++++ Text passage ++++

With the Technical Preview of JDeveloper 11g out now for JavaOne 2007, we can take a closer look at several areas in the tool and see where they are headed. Of course the presentation for the Regional Directors for Oracle Fusion Middleware by Duncan Mills last Monday helps to further outline the direction.
ADF BC has been selected by Oracle as the underlying database access technology – "the core Object Relational Mapping framework" – for Oracle Fusion Applications. A stronger endorsement for a technology can hardly be imagined – as we are talking about thousands of developers from Oracle here. If anyone has any doubts about the future of ADF BC, this alone should be enough to quell them. Much more importantly though is the value of the functionality of the framework for many data oriented Java applications. While not the most pure OO object relational mapping technology in town, it gets a certain job done, in a very robust, performant and functionally rich way that is especially valuable for developers who are database and SQL savvy. ADF BC to a certain extent has the same pragmatic approach to the OO/R impedance mismatch that for example iBatis, Spring JDBC and Ruby on Rails also have. It may not be best for all Java applications, especially for those with a lot of middle tier OO business logic, but for many it certainly is a very viable approach.
As is the case for much of JDeveloper 11g, ADF BC further evolves along the dimensions of productivity, ease of development and . There is more declarative set up, more functionality and more support for typical web application constructs such as Query Forms and Lists of Values.
One of the very visible changes in JDeveloper 11g is the use of modal popup windows , or rather the lack thereof. Editing an Entity Object or View Object is largely done with in line editing tabs, making for a nicer user experience as well as taking away the suggestion that ADF BC is just some sort of plugin for JDeveloper.
Some of new features for ADF BC in 11g:
- Declarative sets of ViewCriteria that can be reused, switched at run time; this allows reuse of ViewObjects without complex programmatic runtime manipulation
- Declarative definition of List of Values; we can add a List of Values definition to an attribute in a ViewObject, indicating that typically that attribute whenever included in for example and ADF Faces page should be implemented with a List Binding in a SelectOne… component such as ListBox, Radio or Dropdownlist or through a List of values.
- More validators, such as the Key Exists validator which is much more efficient than the List Validator for that purpose)
- The ability to make validators dynamic by writing them in Groovy; Groovy based validators are evaluated at runtime and can make use for example of data in the MDS, allowing runtime configuration of validators external to the application. At this moment, the Groovy code is just a plain property without syntax checking, code completion or anything.
- Declarative dependent calculation
- Static ViewObjects for caching very stable data in the middle tier instead of constantly hitting the database. Static ViewObjects could be a good alternative for Property Files. Think data such as list of country codes and other domains that are easy to maintain in the database and change rarely
- Effective date ranges
- Declarative Outer Joins – reducing the need to use Expert Mode to fiddle with the query
- Conditional validation to only apply a validation rule in specific circumstances
Some new ADF BC concepts
There are several new ADF BC options such as Property Sets, Business Intelligence Logical View (defined with Logical SQL for Oracle BI EE Answers and make the query results available in an ADF BC project and Default Data Model Components (at least I think it is new?) that creates default ViewObjects, ViewLinks and Application Modules based on selected Entity Objects and Associations.

++++ Data ++++

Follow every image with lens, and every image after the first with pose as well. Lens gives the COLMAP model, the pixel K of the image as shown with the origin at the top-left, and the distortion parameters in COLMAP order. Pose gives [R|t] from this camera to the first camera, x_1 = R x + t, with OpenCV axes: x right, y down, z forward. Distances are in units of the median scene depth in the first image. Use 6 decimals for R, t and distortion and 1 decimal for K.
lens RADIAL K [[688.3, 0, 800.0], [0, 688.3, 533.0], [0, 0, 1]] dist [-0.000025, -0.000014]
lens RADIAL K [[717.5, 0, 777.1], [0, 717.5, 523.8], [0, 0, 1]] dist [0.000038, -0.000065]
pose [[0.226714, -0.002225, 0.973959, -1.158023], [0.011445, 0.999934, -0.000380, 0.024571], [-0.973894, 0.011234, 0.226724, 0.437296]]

++++
++++ Data ++++

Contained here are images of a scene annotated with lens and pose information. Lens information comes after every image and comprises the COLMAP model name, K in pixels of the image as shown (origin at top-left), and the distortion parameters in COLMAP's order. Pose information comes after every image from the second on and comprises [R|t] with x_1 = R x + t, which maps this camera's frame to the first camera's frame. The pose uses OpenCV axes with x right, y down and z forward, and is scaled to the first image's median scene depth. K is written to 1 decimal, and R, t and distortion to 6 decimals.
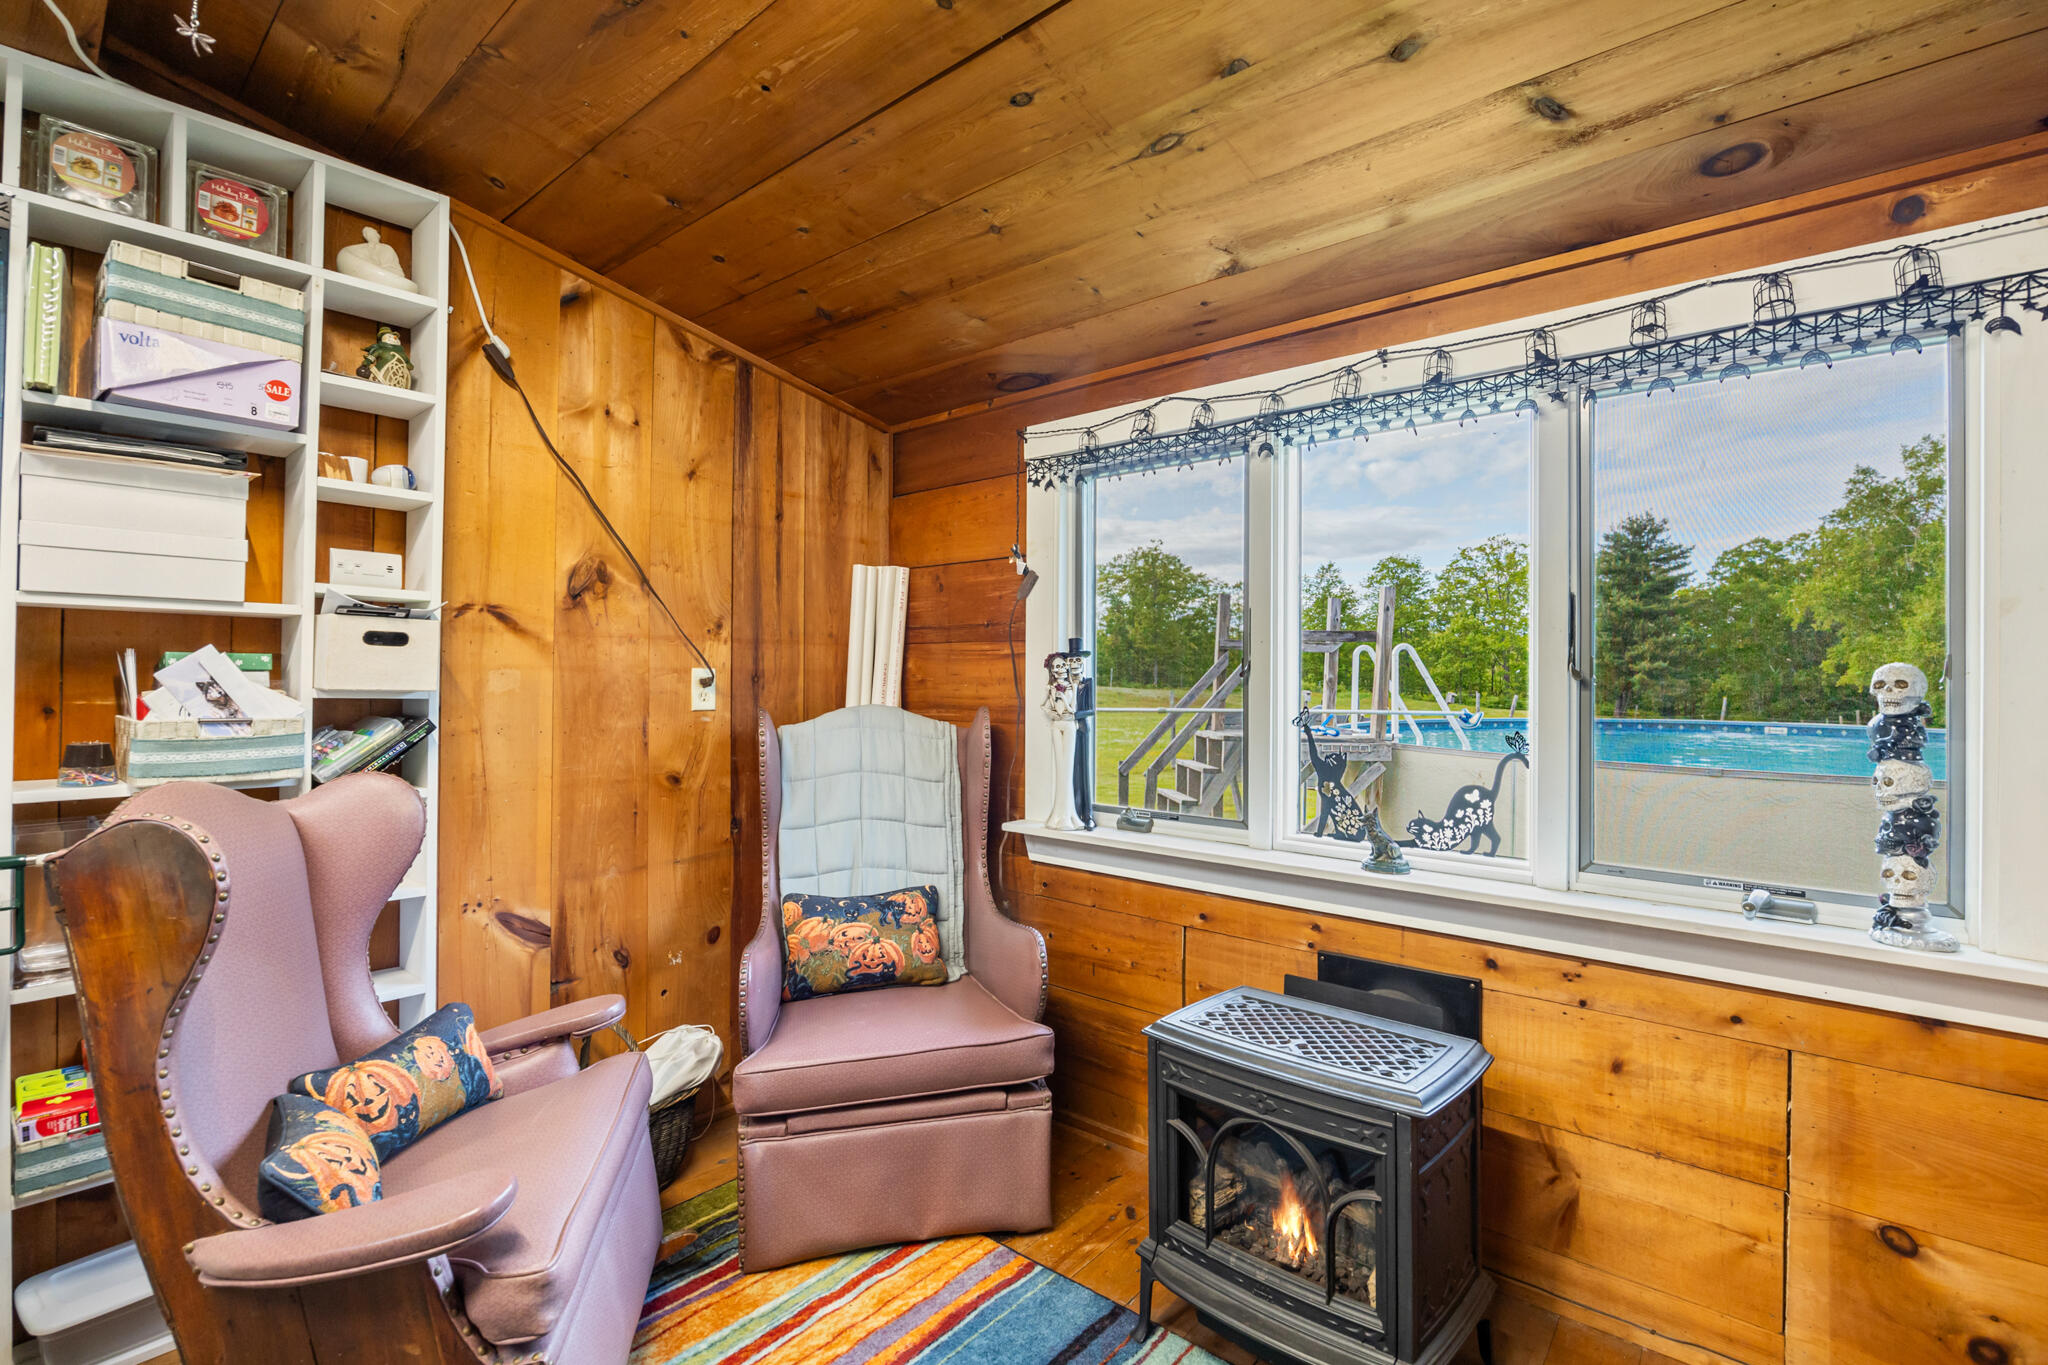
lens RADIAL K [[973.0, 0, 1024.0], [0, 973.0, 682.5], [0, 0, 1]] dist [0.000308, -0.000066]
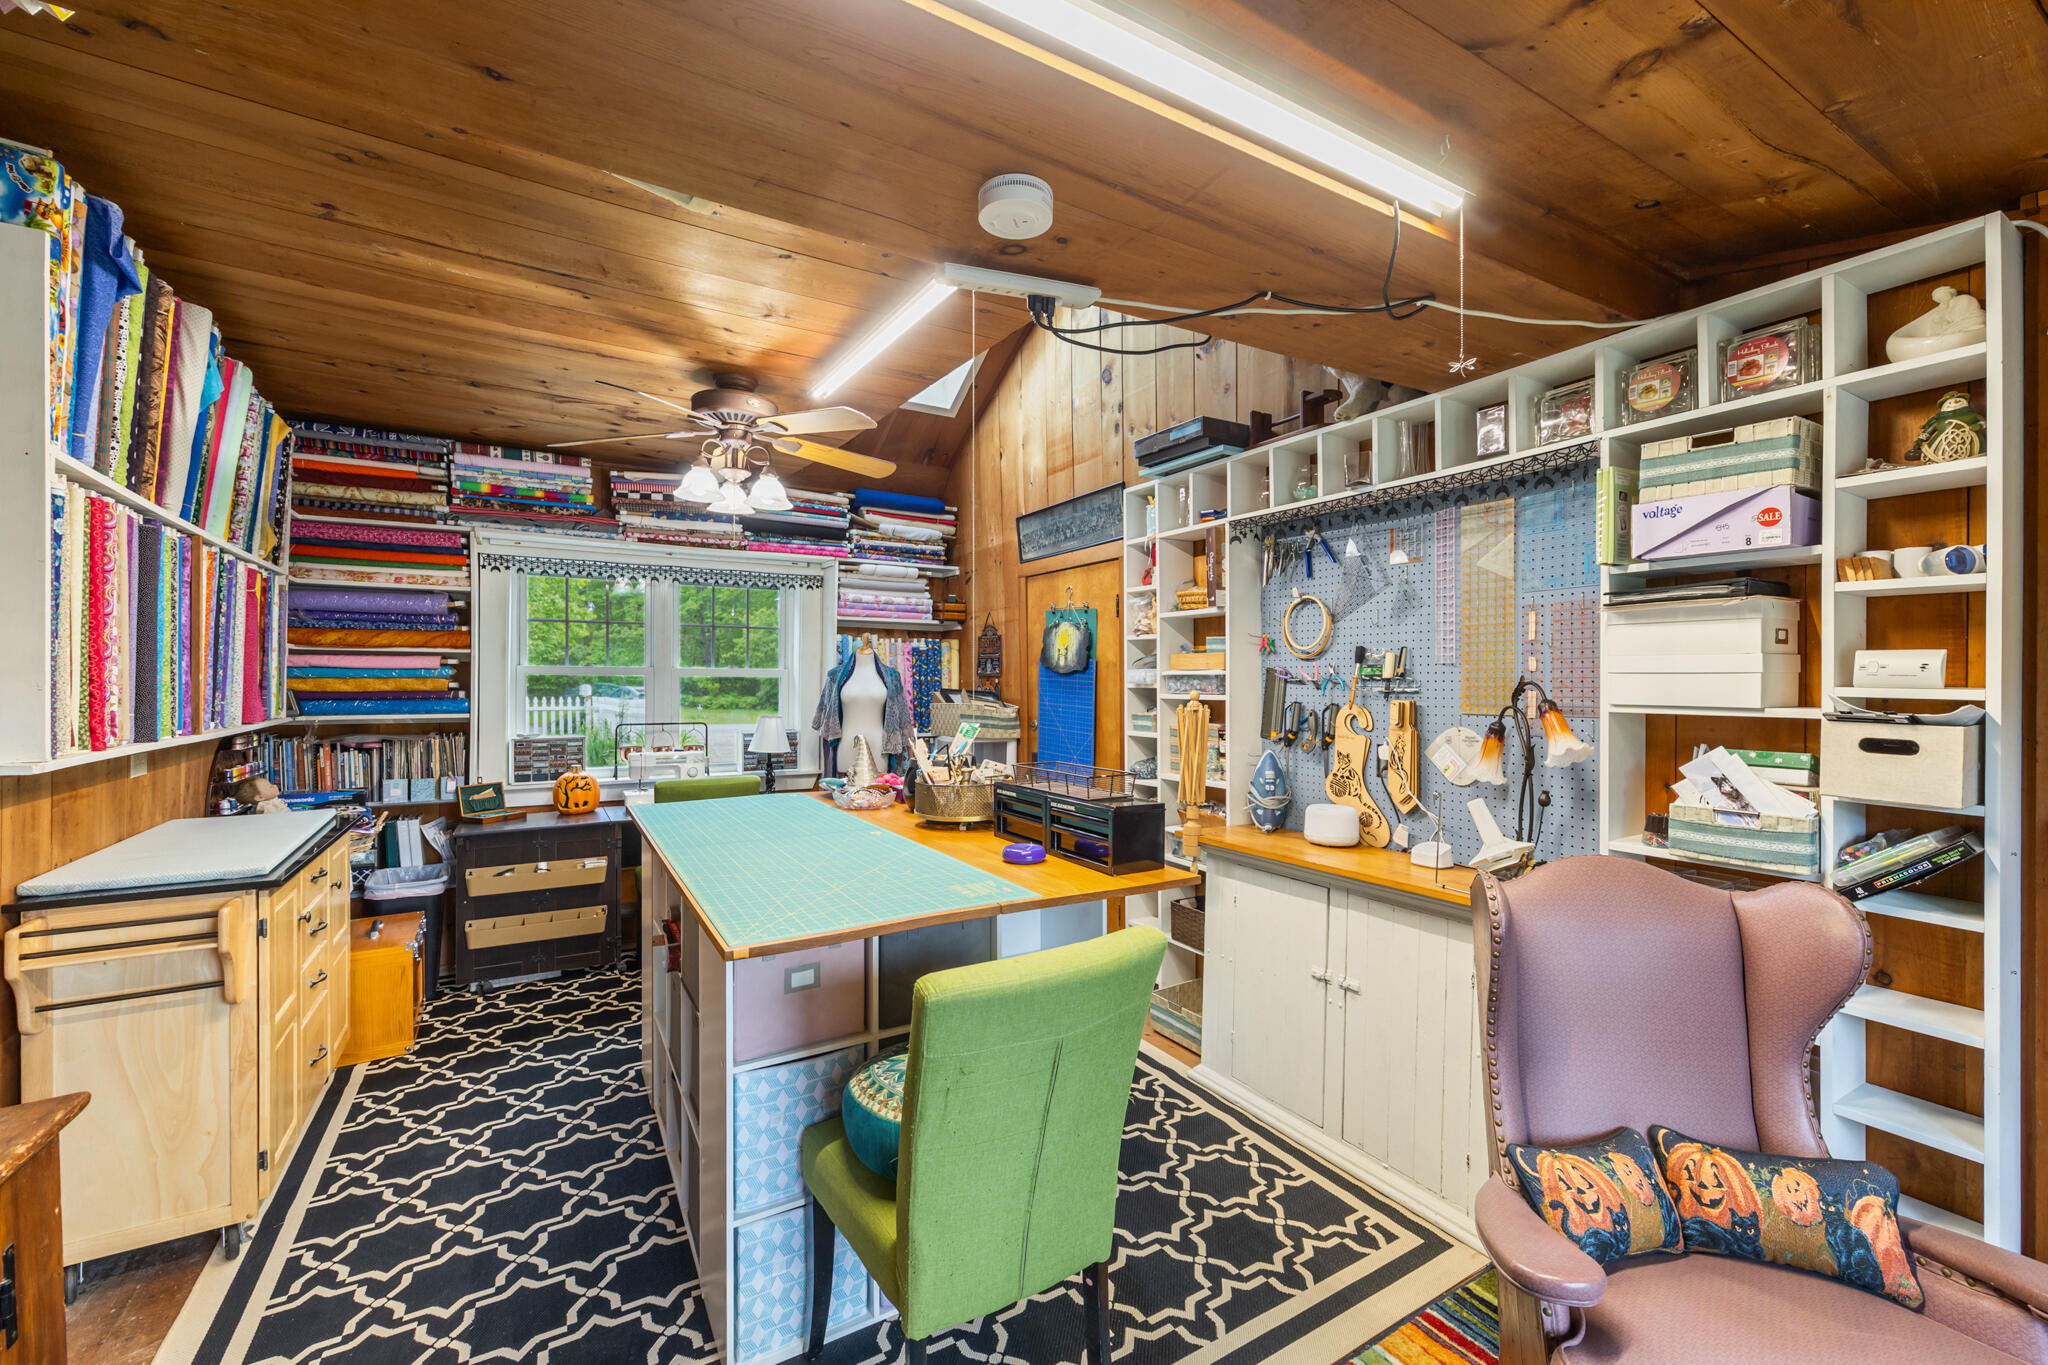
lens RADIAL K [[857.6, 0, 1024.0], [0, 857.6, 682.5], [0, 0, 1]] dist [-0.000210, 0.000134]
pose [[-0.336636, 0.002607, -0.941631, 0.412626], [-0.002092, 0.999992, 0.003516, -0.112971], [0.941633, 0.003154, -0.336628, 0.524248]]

++++
++++ Data ++++

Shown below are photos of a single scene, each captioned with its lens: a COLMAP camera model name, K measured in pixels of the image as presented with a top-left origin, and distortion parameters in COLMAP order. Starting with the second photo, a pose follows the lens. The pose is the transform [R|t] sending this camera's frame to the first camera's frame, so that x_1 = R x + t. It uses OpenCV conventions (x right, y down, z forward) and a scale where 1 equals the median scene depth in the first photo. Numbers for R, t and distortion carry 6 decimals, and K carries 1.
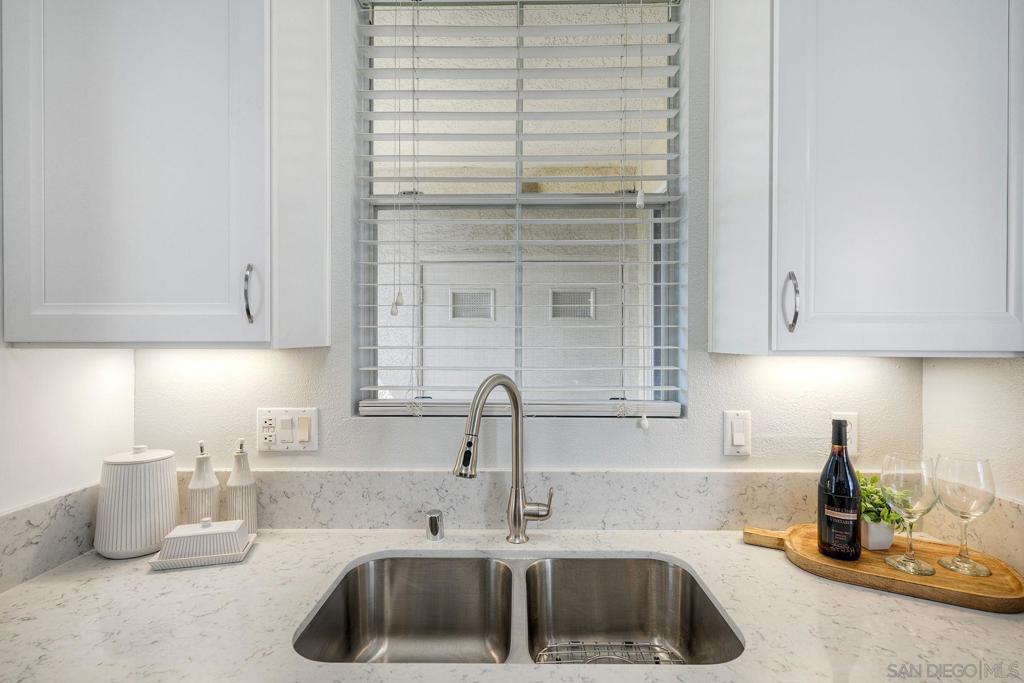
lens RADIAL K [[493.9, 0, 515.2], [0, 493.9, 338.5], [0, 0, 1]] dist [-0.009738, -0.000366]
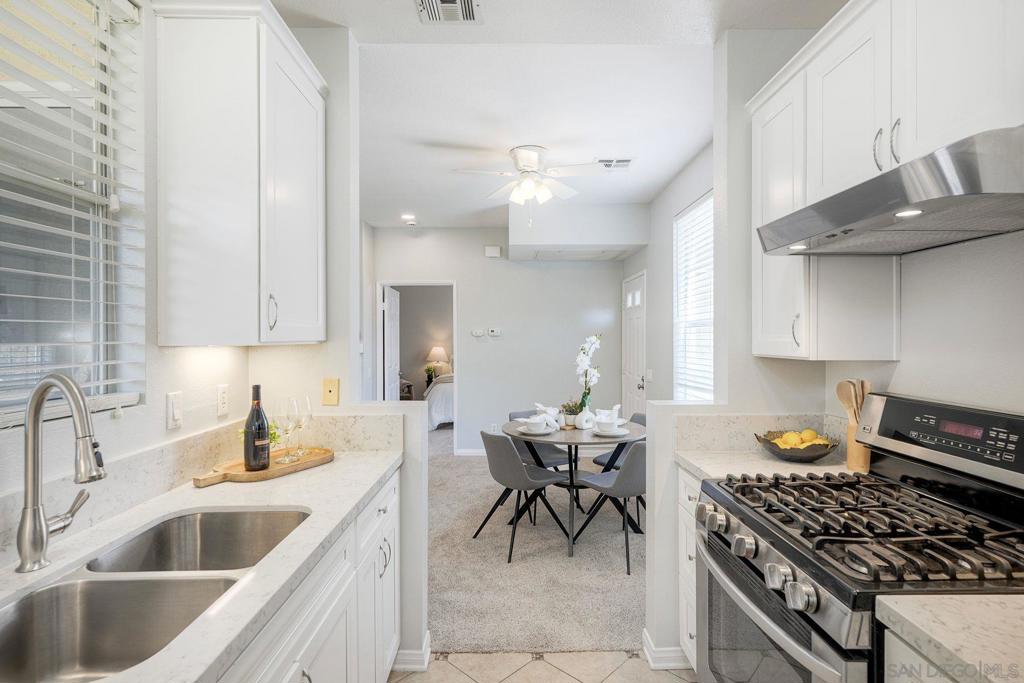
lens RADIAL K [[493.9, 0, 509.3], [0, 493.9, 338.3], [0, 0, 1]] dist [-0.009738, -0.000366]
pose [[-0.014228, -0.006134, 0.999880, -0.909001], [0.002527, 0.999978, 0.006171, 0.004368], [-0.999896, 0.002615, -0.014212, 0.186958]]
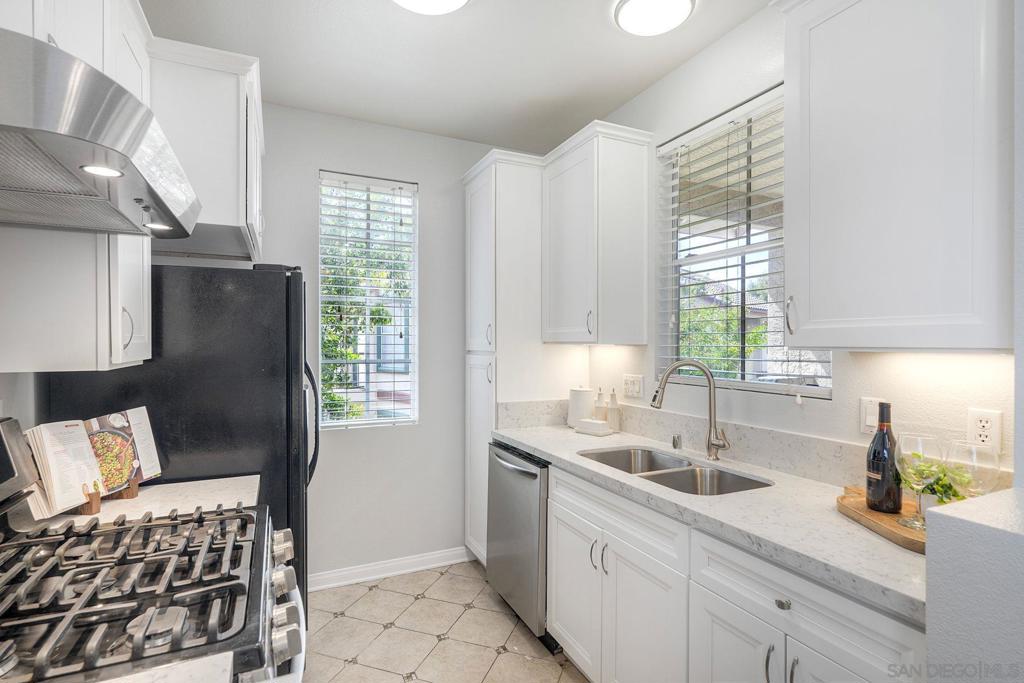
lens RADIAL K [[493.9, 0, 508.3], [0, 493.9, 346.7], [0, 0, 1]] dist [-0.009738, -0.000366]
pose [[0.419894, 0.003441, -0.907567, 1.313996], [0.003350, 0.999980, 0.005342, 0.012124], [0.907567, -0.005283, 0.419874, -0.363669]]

++++

### Work task 1
From the article on ADF BC in JDeveloper 11g, extract the part that opens with the words containing "As is the case" and closes with "plugin for JDeveloper.", copying it word for word.
### Work task 2
Write the next passage of the article on ADF BC in JDeveloper 11g, starting right after its last sentence.

### Answer space 1
As is the case for much of JDeveloper 11g, ADF BC further evolves along the dimensions of productivity, ease of development and . There is more declarative set up, more functionality and more support for typical web application constructs such as Query Forms and Lists of Values.
One of the very visible changes in JDeveloper 11g is the use of modal popup windows , or rather the lack thereof. Editing an Entity Object or View Object is largely done with in line editing tabs, making for a nicer user experience as well as taking away the suggestion that ADF BC is just some sort of plugin for JDeveloper.

### Answer space 2
The options in the New Gallery, Category ADF Business Components:
Quicker way to create a Database Connection:
Just a single page rather than a four step wizard. And the option to define the connection as part of the application, instead of as part of the IDE environment, making Connection definitions portable across machines – it would seem.
New look and feel for the ADF BC Wizard
Steve, I’ll post my findings on the forum.
Regarding your suggestion about generating the classes: Thanks! I think some familiarity with the “old” UI and impatience caused me to look at all the wrong places. (Oops…, there’s even a hint text that’s telling me exactly what to do…)
Please create threads in the new “11g Technology Preview” OTN forum to report issues you find or any feedback you want to send us:
http://forums.oracle.com/forums/forum.jspa?forumID=381
(so we can reproduce them following your steps and log bugs to get them fixed!) 🙂
To generate the Java classes for any ADFBC component, open the view object in the editor, select the “Java” category at the left of the surface, then click the little (pencil) icon to edit the “Java Classes” section.
Had a first quick look on 11g today. The new features and enhanced userinterface are very promising.
Nevertheless, it is very clear the this is a (very early?) preview release.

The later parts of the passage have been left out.